* _STATED GOAL_:
Render every line of the rows below as a JSON list of strings, one string per line, leaving out blank lines.

+-------+

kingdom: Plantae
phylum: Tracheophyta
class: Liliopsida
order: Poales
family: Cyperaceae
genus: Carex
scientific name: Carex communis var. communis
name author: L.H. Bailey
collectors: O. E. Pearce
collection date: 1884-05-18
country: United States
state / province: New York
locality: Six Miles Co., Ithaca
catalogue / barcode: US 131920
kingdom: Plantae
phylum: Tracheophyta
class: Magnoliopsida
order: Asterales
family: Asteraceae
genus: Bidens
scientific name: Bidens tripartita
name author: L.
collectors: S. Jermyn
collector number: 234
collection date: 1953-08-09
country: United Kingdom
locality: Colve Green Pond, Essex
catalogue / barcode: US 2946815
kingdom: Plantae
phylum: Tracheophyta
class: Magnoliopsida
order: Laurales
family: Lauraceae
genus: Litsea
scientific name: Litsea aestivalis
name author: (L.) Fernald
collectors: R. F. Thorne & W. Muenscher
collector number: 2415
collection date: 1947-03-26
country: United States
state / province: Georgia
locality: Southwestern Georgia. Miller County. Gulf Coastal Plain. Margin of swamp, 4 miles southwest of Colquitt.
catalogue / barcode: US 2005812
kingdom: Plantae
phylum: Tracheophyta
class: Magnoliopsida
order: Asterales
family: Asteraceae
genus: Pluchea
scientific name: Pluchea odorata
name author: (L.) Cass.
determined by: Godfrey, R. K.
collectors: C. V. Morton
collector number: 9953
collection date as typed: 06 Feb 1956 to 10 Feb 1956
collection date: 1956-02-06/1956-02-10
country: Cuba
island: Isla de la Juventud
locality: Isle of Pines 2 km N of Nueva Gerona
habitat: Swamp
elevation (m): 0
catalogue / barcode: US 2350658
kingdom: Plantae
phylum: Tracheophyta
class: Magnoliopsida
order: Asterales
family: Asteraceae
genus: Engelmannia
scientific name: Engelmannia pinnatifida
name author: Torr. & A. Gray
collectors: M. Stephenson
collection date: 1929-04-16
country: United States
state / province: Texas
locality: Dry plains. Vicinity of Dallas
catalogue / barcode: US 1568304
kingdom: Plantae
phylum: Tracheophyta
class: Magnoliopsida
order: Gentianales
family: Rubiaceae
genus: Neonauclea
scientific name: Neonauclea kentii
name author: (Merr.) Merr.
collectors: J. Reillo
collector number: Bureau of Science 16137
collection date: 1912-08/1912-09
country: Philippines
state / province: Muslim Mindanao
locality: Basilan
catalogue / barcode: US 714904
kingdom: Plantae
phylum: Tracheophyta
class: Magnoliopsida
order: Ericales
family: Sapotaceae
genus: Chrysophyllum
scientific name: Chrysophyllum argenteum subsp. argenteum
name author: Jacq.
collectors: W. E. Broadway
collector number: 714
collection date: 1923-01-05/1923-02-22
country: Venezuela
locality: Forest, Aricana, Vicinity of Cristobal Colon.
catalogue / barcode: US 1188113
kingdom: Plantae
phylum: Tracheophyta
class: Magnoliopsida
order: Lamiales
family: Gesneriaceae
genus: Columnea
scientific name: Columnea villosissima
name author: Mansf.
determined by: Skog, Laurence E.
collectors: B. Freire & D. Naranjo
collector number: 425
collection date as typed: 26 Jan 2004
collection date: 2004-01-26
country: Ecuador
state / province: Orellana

+-------+

* _TASK ANSWER_:
[
  "kingdom: Plantae",
  "phylum: Tracheophyta",
  "class: Liliopsida",
  "order: Poales",
  "family: Cyperaceae",
  "genus: Carex",
  "scientific name: Carex communis var. communis",
  "name author: L.H. Bailey",
  "collectors: O. E. Pearce",
  "collection date: 1884-05-18",
  "country: United States",
  "state / province: New York",
  "locality: Six Miles Co., Ithaca",
  "catalogue / barcode: US 131920",
  "kingdom: Plantae",
  "phylum: Tracheophyta",
  "class: Magnoliopsida",
  "order: Asterales",
  "family: Asteraceae",
  "genus: Bidens",
  "scientific name: Bidens tripartita",
  "name author: L.",
  "collectors: S. Jermyn",
  "collector number: 234",
  "collection date: 1953-08-09",
  "country: United Kingdom",
  "locality: Colve Green Pond, Essex",
  "catalogue / barcode: US 2946815",
  "kingdom: Plantae",
  "phylum: Tracheophyta",
  "class: Magnoliopsida",
  "order: Laurales",
  "family: Lauraceae",
  "genus: Litsea",
  "scientific name: Litsea aestivalis",
  "name author: (L.) Fernald",
  "collectors: R. F. Thorne & W. Muenscher",
  "collector number: 2415",
  "collection date: 1947-03-26",
  "country: United States",
  "state / province: Georgia",
  "locality: Southwestern Georgia. Miller County. Gulf Coastal Plain. Margin of swamp, 4 miles southwest of Colquitt.",
  "catalogue / barcode: US 2005812",
  "kingdom: Plantae",
  "phylum: Tracheophyta",
  "class: Magnoliopsida",
  "order: Asterales",
  "family: Asteraceae",
  "genus: Pluchea",
  "scientific name: Pluchea odorata",
  "name author: (L.) Cass.",
  "determined by: Godfrey, R. K.",
  "collectors: C. V. Morton",
  "collector number: 9953",
  "collection date as typed: 06 Feb 1956 to 10 Feb 1956",
  "collection date: 1956-02-06/1956-02-10",
  "country: Cuba",
  "island: Isla de la Juventud",
  "locality: Isle of Pines 2 km N of Nueva Gerona",
  "habitat: Swamp",
  "elevation (m): 0",
  "catalogue / barcode: US 2350658",
  "kingdom: Plantae",
  "phylum: Tracheophyta",
  "class: Magnoliopsida",
  "order: Asterales",
  "family: Asteraceae",
  "genus: Engelmannia",
  "scientific name: Engelmannia pinnatifida",
  "name author: Torr. & A. Gray",
  "collectors: M. Stephenson",
  "collection date: 1929-04-16",
  "country: United States",
  "state / province: Texas",
  "locality: Dry plains. Vicinity of Dallas",
  "catalogue / barcode: US 1568304",
  "kingdom: Plantae",
  "phylum: Tracheophyta",
  "class: Magnoliopsida",
  "order: Gentianales",
  "family: Rubiaceae",
  "genus: Neonauclea",
  "scientific name: Neonauclea kentii",
  "name author: (Merr.) Merr.",
  "collectors: J. Reillo",
  "collector number: Bureau of Science 16137",
  "collection date: 1912-08/1912-09",
  "country: Philippines",
  "state / province: Muslim Mindanao",
  "locality: Basilan",
  "catalogue / barcode: US 714904",
  "kingdom: Plantae",
  "phylum: Tracheophyta",
  "class: Magnoliopsida",
  "order: Ericales",
  "family: Sapotaceae",
  "genus: Chrysophyllum",
  "scientific name: Chrysophyllum argenteum subsp. argenteum",
  "name author: Jacq.",
  "collectors: W. E. Broadway",
  "collector number: 714",
  "collection date: 1923-01-05/1923-02-22",
  "country: Venezuela",
  "locality: Forest, Aricana, Vicinity of Cristobal Colon.",
  "catalogue / barcode: US 1188113",
  "kingdom: Plantae",
  "phylum: Tracheophyta",
  "class: Magnoliopsida",
  "order: Lamiales",
  "family: Gesneriaceae",
  "genus: Columnea",
  "scientific name: Columnea villosissima",
  "name author: Mansf.",
  "determined by: Skog, Laurence E.",
  "collectors: B. Freire & D. Naranjo",
  "collector number: 425",
  "collection date as typed: 26 Jan 2004",
  "collection date: 2004-01-26",
  "country: Ecuador",
  "state / province: Orellana"
]